Question

A boy whirls a stone in a horizontal circle $2m$ above the ground by means of a string $1.25m$ long. The string breaks and the stone flies off horizontally, striking the ground $10m$ away. What is the magnitude of the centripetal acceleration during circular motion?

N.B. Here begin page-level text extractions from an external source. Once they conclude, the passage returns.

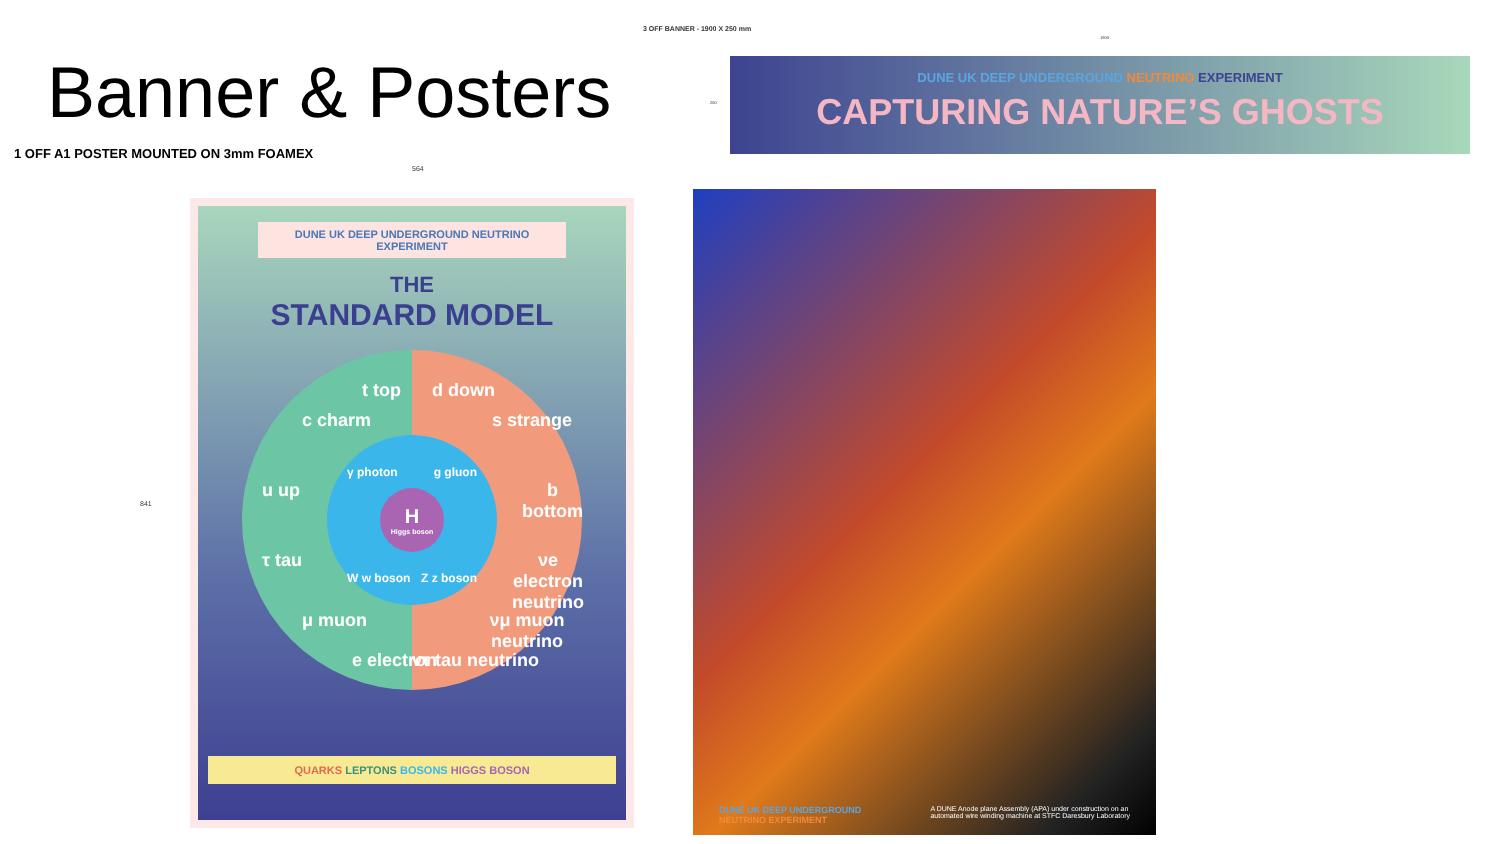Banner & Posters
1 OFF A1 POSTER MOUNTED ON 3mm FOAMEX
564
841
DUNE UK DEEP UNDERGROUND NEUTRINO EXPERIMENT
THE
STANDARD MODEL
t top d down
c charm s strange
u up b bottom
τ tau νe electron neutrino
μ muon νμ muon neutrino
e electron ντ tau neutrino
γ photon g gluon
H
Higgs boson
W w boson Z z boson
QUARKS LEPTONS BOSONS HIGGS BOSON
3 OFF BANNER - 1900 X 250 mm
1900
250
DUNE UK DEEP UNDERGROUND NEUTRINO EXPERIMENT
CAPTURING NATURE’S GHOSTS
DUNE UK DEEP UNDERGROUND
NEUTRINO EXPERIMENT A DUNE Anode plane Assembly (APA) under construction on an
automated wire winding machine at STFC Daresbury Laboratory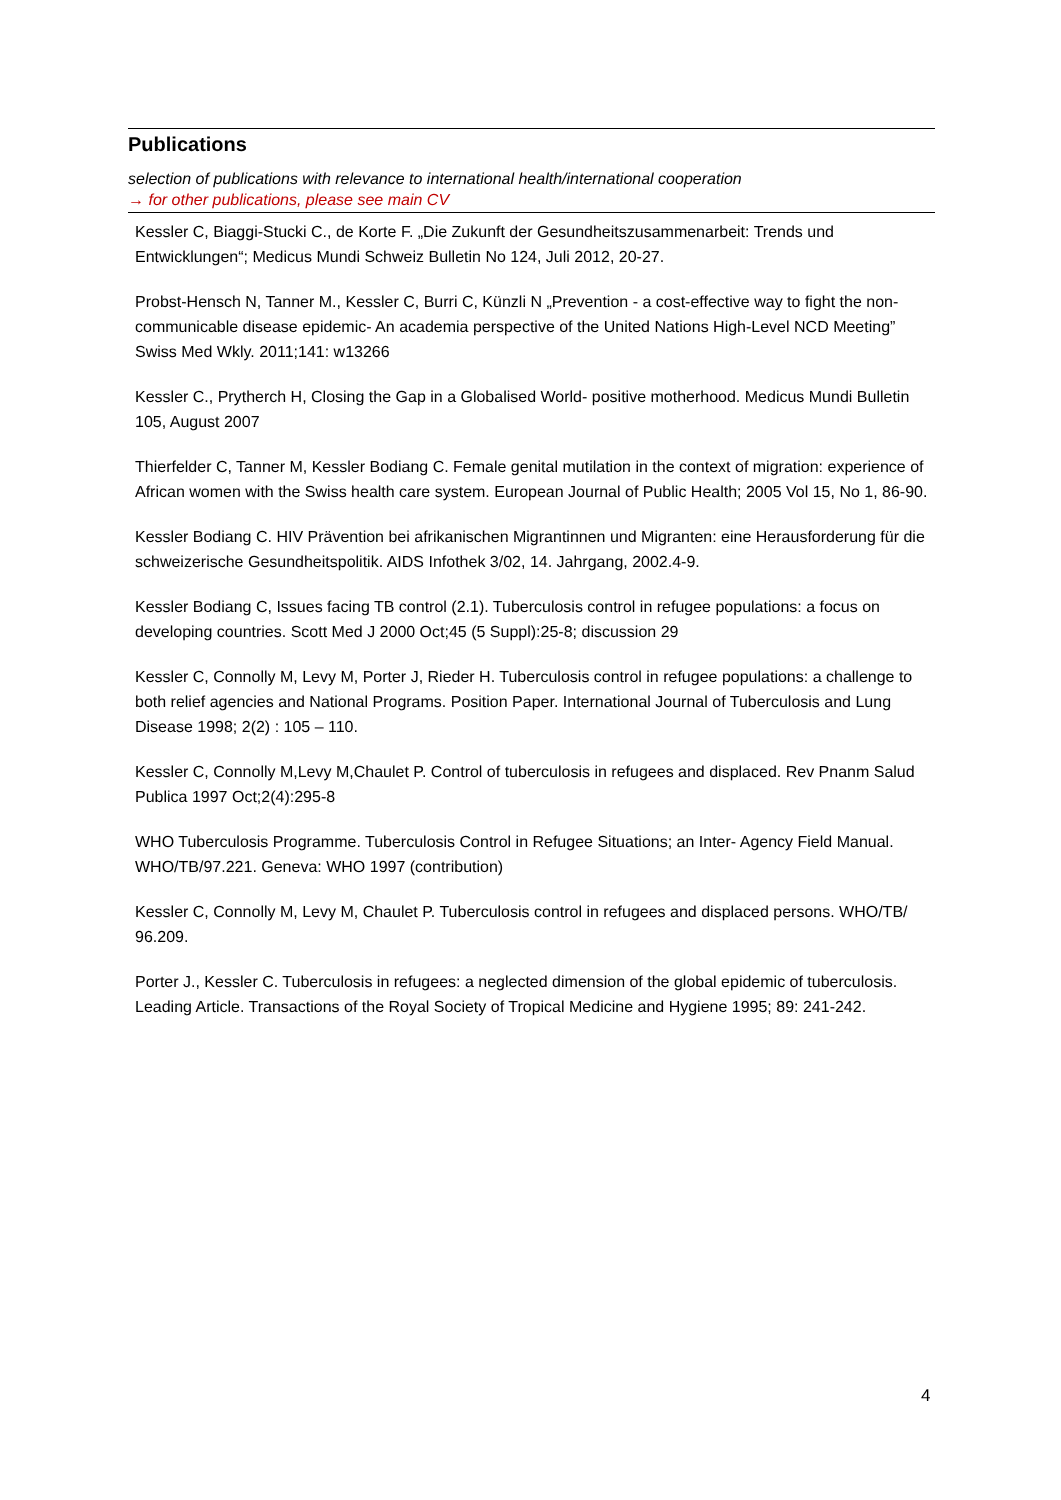Publications
selection of publications with relevance to international health/international cooperation
→ for other publications, please see main CV
Kessler C, Biaggi-Stucki C., de Korte F. „Die Zukunft der Gesundheitszusammenarbeit: Trends und Entwicklungen“; Medicus Mundi Schweiz Bulletin No 124, Juli 2012, 20-27.
Probst-Hensch N, Tanner M., Kessler C, Burri C, Künzli N „Prevention - a cost-effective way to fight the non-communicable disease epidemic- An academia perspective of the United Nations High-Level NCD Meeting” Swiss Med Wkly. 2011;141: w13266
Kessler C., Prytherch H, Closing the Gap in a Globalised World- positive motherhood. Medicus Mundi Bulletin 105, August 2007
Thierfelder C, Tanner M, Kessler Bodiang C. Female genital mutilation in the context of migration: experience of African women with the Swiss health care system. European Journal of Public Health; 2005 Vol 15, No 1, 86-90.
Kessler Bodiang C. HIV Prävention bei afrikanischen Migrantinnen und Migranten: eine Herausforderung für die schweizerische Gesundheitspolitik. AIDS Infothek 3/02, 14. Jahrgang, 2002.4-9.
Kessler Bodiang C, Issues facing TB control (2.1). Tuberculosis control in refugee populations: a focus on developing countries. Scott Med J 2000 Oct;45 (5 Suppl):25-8; discussion 29
Kessler C, Connolly M, Levy M, Porter J, Rieder H. Tuberculosis control in refugee populations: a challenge to both relief agencies and National Programs. Position Paper. International Journal of Tuberculosis and Lung Disease 1998; 2(2) : 105 – 110.
Kessler C, Connolly M,Levy M,Chaulet P. Control of tuberculosis in refugees and displaced. Rev Pnanm Salud Publica 1997 Oct;2(4):295-8
WHO Tuberculosis Programme. Tuberculosis Control in Refugee Situations; an Inter- Agency Field Manual. WHO/TB/97.221. Geneva: WHO 1997 (contribution)
Kessler C, Connolly M, Levy M, Chaulet P. Tuberculosis control in refugees and displaced persons. WHO/TB/ 96.209.
Porter J., Kessler C. Tuberculosis in refugees: a neglected dimension of the global epidemic of tuberculosis. Leading Article. Transactions of the Royal Society of Tropical Medicine and Hygiene 1995; 89: 241-242.
4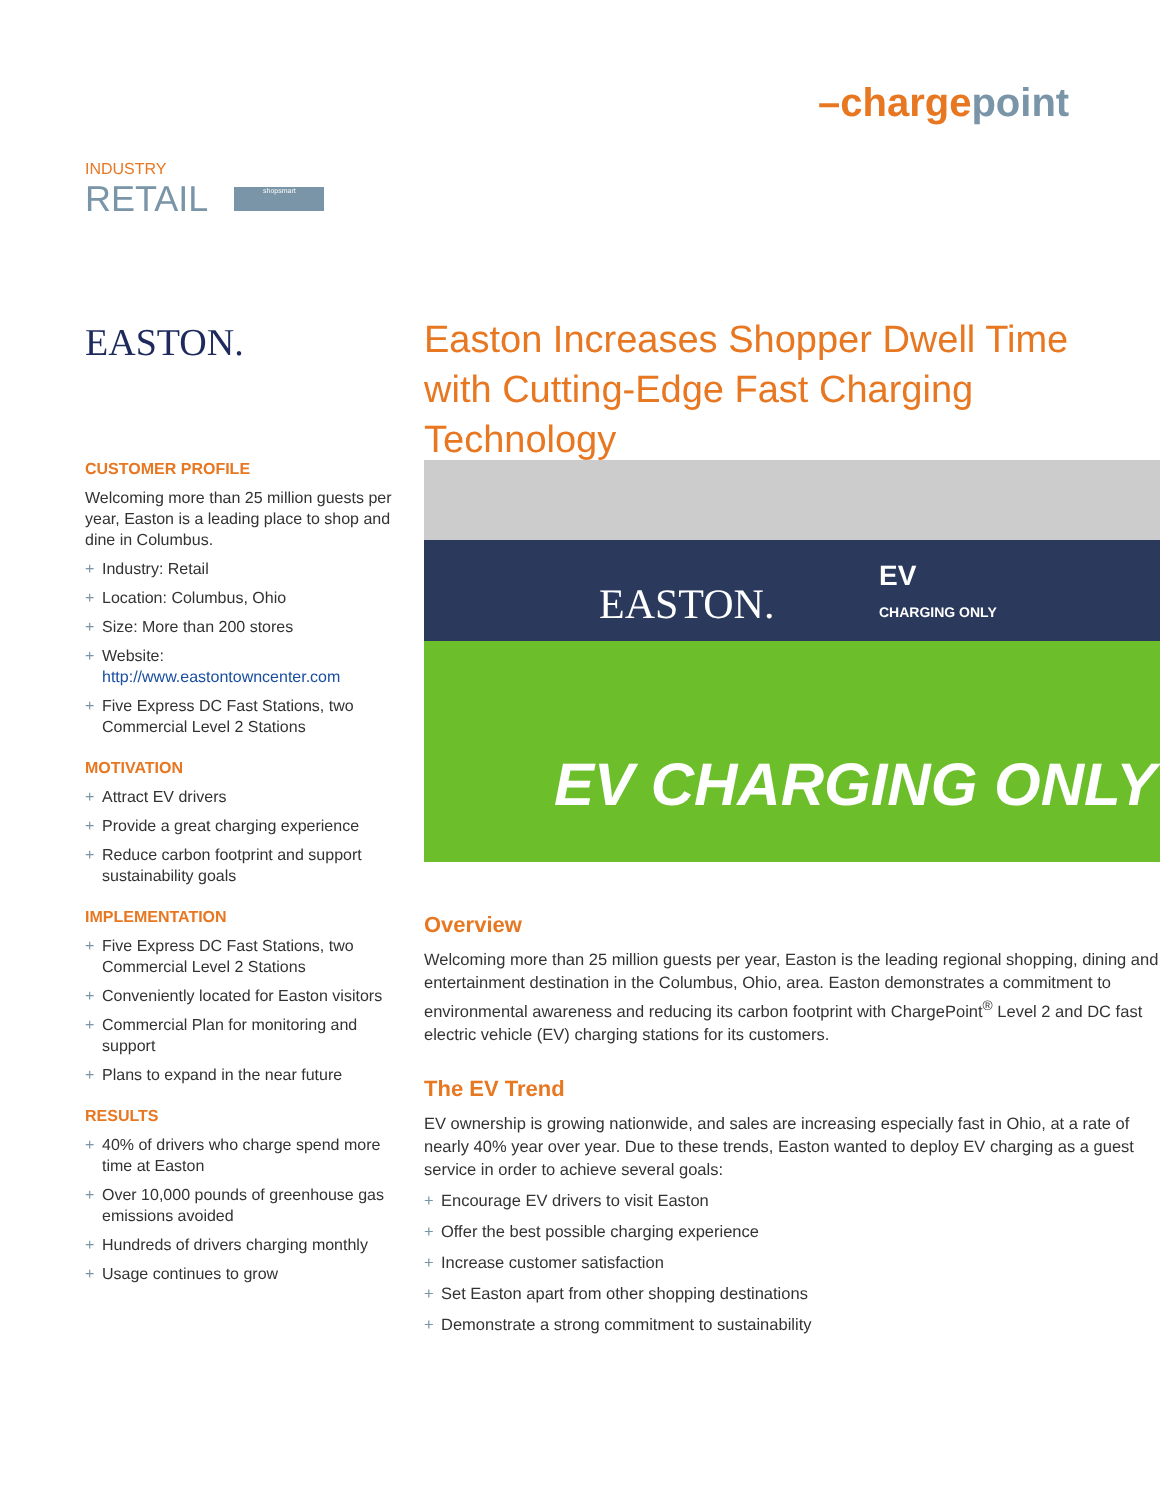–chargepoint
INDUSTRY
RETAIL
shopsmart
EASTON.
Easton Increases Shopper Dwell Time with Cutting-Edge Fast Charging Technology
CUSTOMER PROFILE
Welcoming more than 25 million guests per year, Easton is a leading place to shop and dine in Columbus.
+ Industry: Retail
+ Location: Columbus, Ohio
+ Size: More than 200 stores
+ Website: http://www.eastontowncenter.com
+ Five Express DC Fast Stations, two Commercial Level 2 Stations
MOTIVATION
+ Attract EV drivers
+ Provide a great charging experience
+ Reduce carbon footprint and support sustainability goals
IMPLEMENTATION
+ Five Express DC Fast Stations, two Commercial Level 2 Stations
+ Conveniently located for Easton visitors
+ Commercial Plan for monitoring and support
+ Plans to expand in the near future
RESULTS
+ 40% of drivers who charge spend more time at Easton
+ Over 10,000 pounds of greenhouse gas emissions avoided
+ Hundreds of drivers charging monthly
+ Usage continues to grow
EASTON.
EV
CHARGING ONLY
EV CHARGING ONLY
Overview
Welcoming more than 25 million guests per year, Easton is the leading regional shopping, dining and entertainment destination in the Columbus, Ohio, area. Easton demonstrates a commitment to environmental awareness and reducing its carbon footprint with ChargePoint<sup>®</sup> Level 2 and DC fast electric vehicle (EV) charging stations for its customers.
The EV Trend
EV ownership is growing nationwide, and sales are increasing especially fast in Ohio, at a rate of nearly 40% year over year. Due to these trends, Easton wanted to deploy EV charging as a guest service in order to achieve several goals:
+ Encourage EV drivers to visit Easton
+ Offer the best possible charging experience
+ Increase customer satisfaction
+ Set Easton apart from other shopping destinations
+ Demonstrate a strong commitment to sustainability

Take $g=10{ms}^{-2}.$

• A. $100{ms}^{-2}$
• B. $200{ms}^{-2}$
• C. $300{ms}^{-2}$
• D. $400{ms}^{-2}$

Answer 1

The correct option is B $200{ms}^{-2}$

Given that $h=2m$ and $r=1.25m$ and a horizontal distance $s=10m$ When the string breaks , the stone is projected in the horizontal direction , which means that there is no initial velocity .

From $s=ut+\frac{1}{2}g{t}^2,$ we have

$h=\frac{1}{2}g{t}^2$ (1)

the horizontal distance travelled in time t is, $s=vt$ (2)

where $v$ is the velocity of the stone in the horizontal direction which is the same as its velocity in circular motion

eliminating $t$ from eq(1) and (2) we get

$v^2=\frac{g{s}^2}{2h}$

So centripetal acceleration =$a_c=\frac{v^2}{r}=\frac{g{s}^2}{2hr}=\frac{10\ast 10\ast 10}{2\ast 2\ast 1.25}=200m/s^2$